La consiliatura guidata da Paolo Nesta confida molto nella promulgazione della legge sull’equo compenso. «Una battaglia – spiega il presidente del Coa di Roma – iniziata già da chi mi ha preceduto. Va data attuazione concreta ed effettività, anche per gli avvocati, a quanto previsto dall’articolo 36 della Costituzione in tema di diritto ad una retribuzione proporzionale alla quantità e qualità del lavoro svolto e all’articolo 2233 del Codice civile, secondo cui la misura del compenso deve essere adeguata all’importanza dell’opera e al decoro della professione». Le toghe sono impegnate nella difesa dei diritti a partire da quelli dei cittadini che hanno meno mezzi. «Intendiamo – sottolinea Nesta -, in un momento così difficile, impegnarci fortemente, insieme all’Ocf e alle componenti associative dell’avvocatura, a tutela degli avvocati che svolgono le funzioni di difensore d’ufficio e che esercitano, nell’ambito civilistico, il patrocino in favore dei non abbienti.
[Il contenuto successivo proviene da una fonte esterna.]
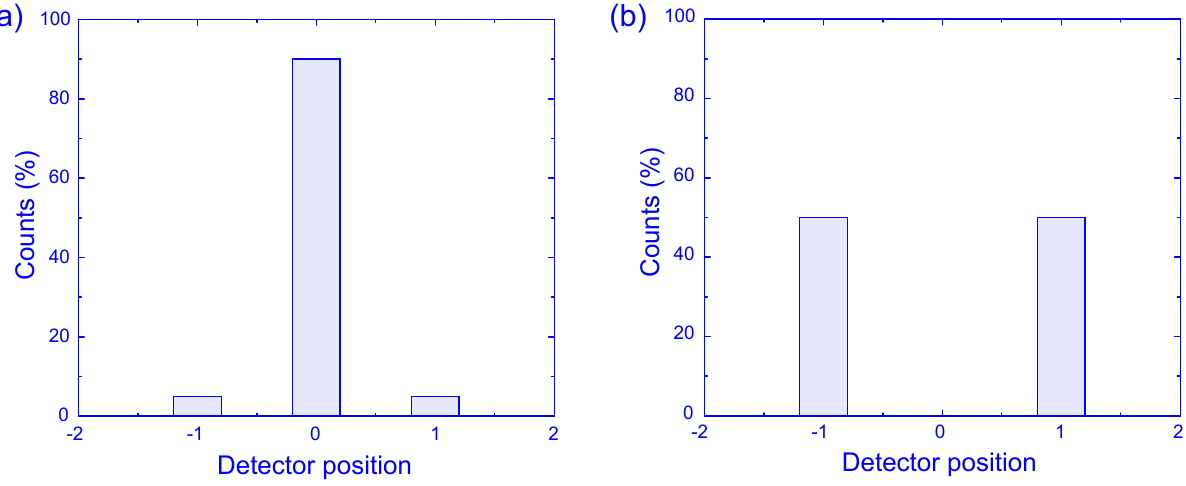
Figure 5: Results that the detectors measuring the z-component of spin B are expected to show (a) without coincident counting, and (b) with coincident counting with the central detector after the Stern-Gerlach magnetic field along the y -axis in the path of particle A. Here, detector positions − 1 , 0 , + 1 correspond to eigenvalues + 1 , 0 and − 1 of the measured spin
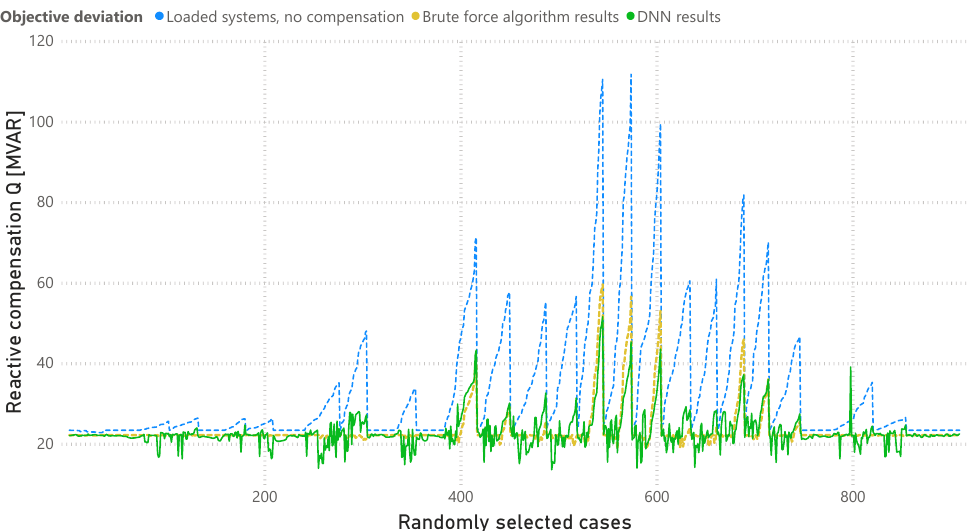
Figure 8. Objective deviations for 909 scenarios: original system, loaded system, brute force results and DNN results.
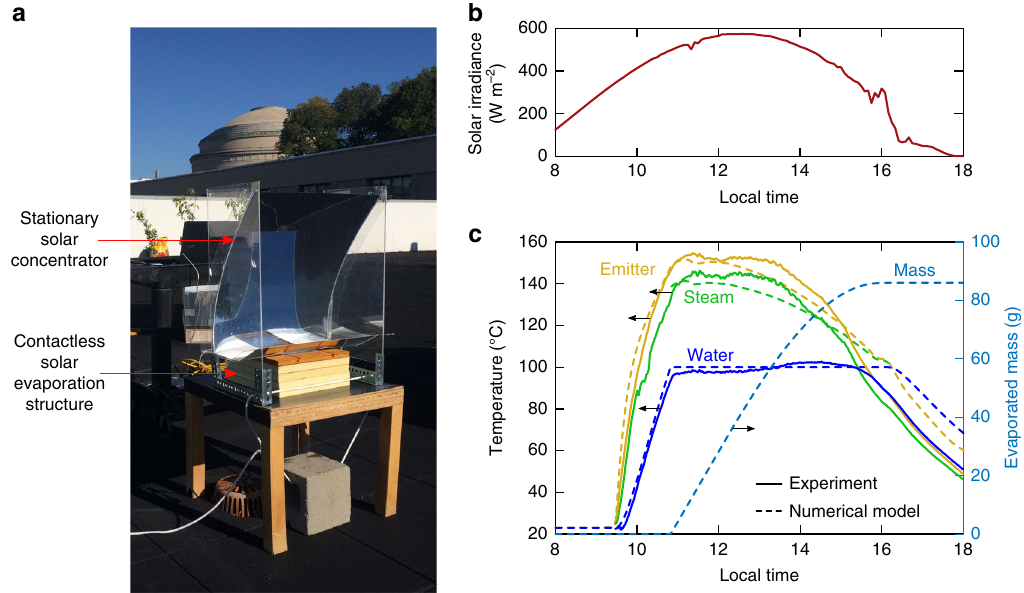
Fig. 6 Outdoor operation of the contactless solar evaporation structure. a Photograph of the outdoor experiment on the MIT roof using a stationary (non- tracking) solar concentrator. b Solar irradiance (global horizontal) measured over the course of the test day, October 21, 2017. c Performance of the CSES during the outdoor experiment. Solid lines are measured values and dashed lines are modelled values from the transient model validated vis-à-vis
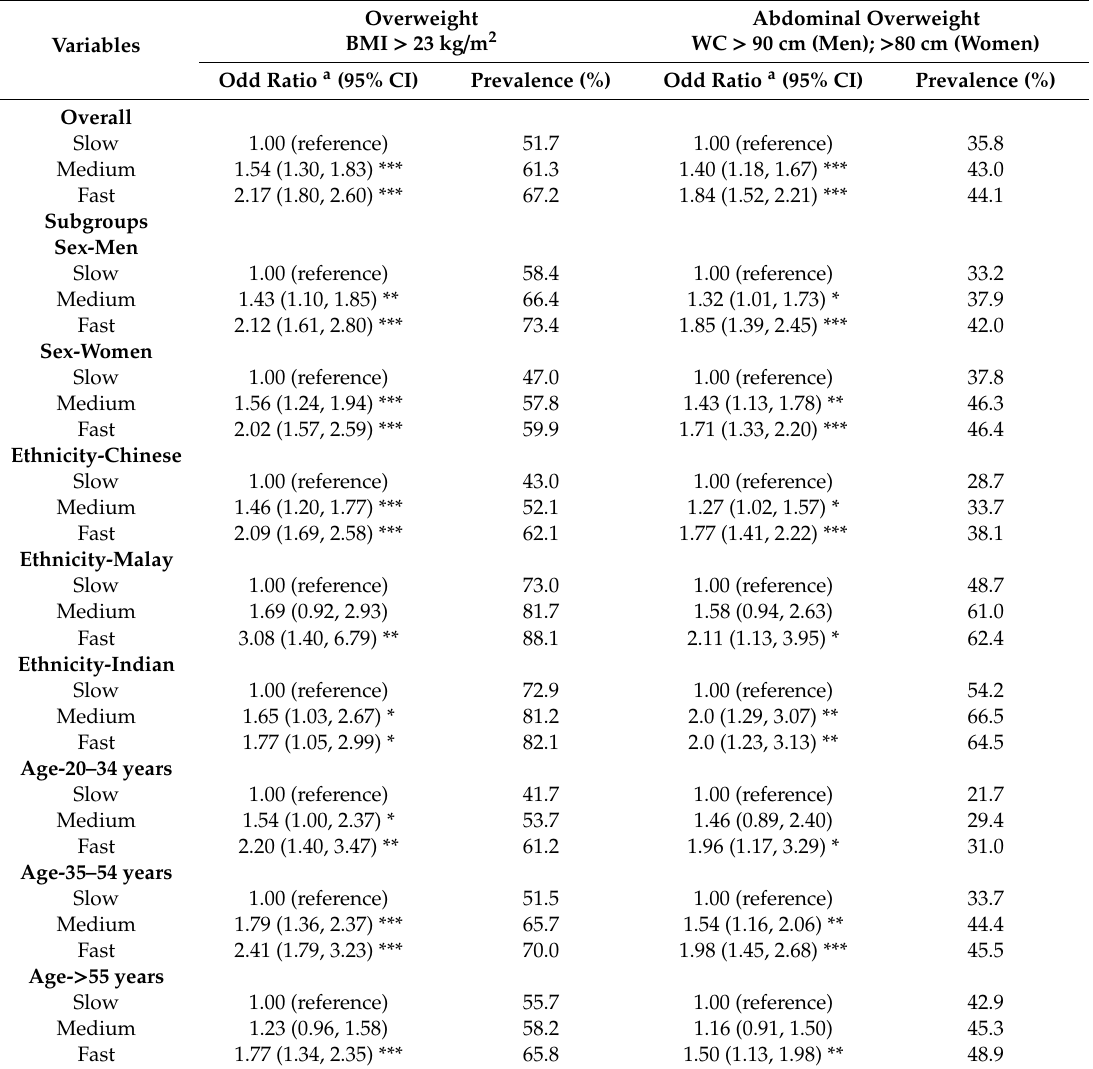
Table 3. Multivariable logistics models of odd ratios (ORs) for being overweight, assessed by BMI and waist circumference (WC) according to self-reported eating rate (SRER) in the Singapore Multi-Ethnic Cohort 2, by sex, ethnic, and age groups. Abdominal Overweight Overweight WC > 90 cm (Men); > 80 cm BMI > 23 kg / m 2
In particolare, sarà indispensabile ottenere l’adozione di protocolli standardizzati su base nazionale, al fine di rendere certi, omogenei e immediatamente liquidabili i compensi dovuti agli avvocati. A tal riguardo, il Coa di Roma, come fatto anche nella scorsa consiliatura, si adopererà, per quanto di sua competenza, al fine di accelerare il disbrigo delle pratiche relative al patrocinio dei non abbienti, così da consentire ai colleghi, nell’ambito dei fondi messi a disposizione del ministero della Giustizia, di ottenere il pagamento del compenso professionale in termini sufficientemente rapidi».
Un tema molto sentito dal Foro di Roma è quello dell’edilizia giudiziaria, a partire dagli uffici del Giudice di pace. «Sono ubicati – conclude il presidente del Coa capitolino - in strutture inadatte sia per l’insufficienza di spazio, sia per le pessime condizioni di manutenzione delle stesse. Ma la condizione di estremo disagio riguarda la dislocazione complessiva degli uffici giudiziari. È necessario concentrare e razionalizzare la loro collocazione, quanto meno quelli della giurisdizione di merito. Ci attiveremo per chiedere l’ampliamento e la concentrazione della Città Giudiziaria e per ottenere di collocare, nell’immediato e nella zona Prati, nelle Caserme “Sauro” e “Manara” o in altre strutture pubbliche, al momento disponibili e inutilizzate, il Giudice di Pace civile e penale e il Tribunale dei Minorenni. Ma non sarà facile, viste le difficoltà burocratiche e gli ostacoli, che troppo spesso, vengono immotivatamente frapposti».